Ancora Pacifici si vanta di come "la crisi ucraina rappresenta un punto di svolta per la proiezione globale del soft-tech-power israeliano”. Descrive la linea rossa Mosca-Tel Aviv come indispensabile per possibili mediazioni, si compiace della fiducia che ha Putin negli interlocutori israeliani. Anche in questo caso in pochi mesi è cambiato tutto, e abbiamo visto Vladimir Putin accogliere i rappresentanti di Hamas al Cremlino. Niente più linea rossa e grande capacità diplomatica.
Ma la cosa che fa più impressione della brochure per investitori formato saggio di Pacifici, è la capacità di descrivere con entusiasmo un "ethos collettivo" israeliano, uno spirito unitario e nazionale, che poche settimane la pubblicazione dopo sarebbe andato in frantumi di fronte all'evidenza di una società spaccata in due tra i sostenitori del suo beniamino, Benjamin Netanyahu, e tutti gli altri. Un paese dilaniato da mesi di proteste contro la riforma della giustizia, e contro gli effetti della presenza dell'estrema destra suprematista, razzista e omofoba al governo. Una protesta che per la prima volta ha coinvolto anche riservisti, elementi dell'Idf e dei servizi di sicurezza, che ha spaccato in due il paese polarizzando il dibattito come mai era accaduto prima.
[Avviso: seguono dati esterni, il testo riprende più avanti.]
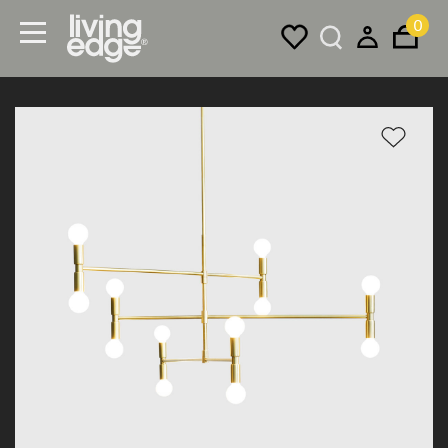
0
Menu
Conta solo il potere militare
Arrivando in fondo si capisce che per Jonathan Pacifici i palestinesi sono solo un ostacolo per la costruzione della "start up nation" che sogna. Per questo forse riesce a sostenere senza battere ciglio che i bambini morti sotto le bombe dell'IDF sono una messa in scena, o a non preoccuparsi della catena infinita di lutti e morte che continua a dispiegarsi. La superiorità militare e tecnologica basterà a suo avviso a garantire il futuro di Israele e la sua prosperità. Forse ha ragione. Ma a quale prezzo? E immaginando quale futuro per chi abita in Israele, a Gaza, in Cisgiordania?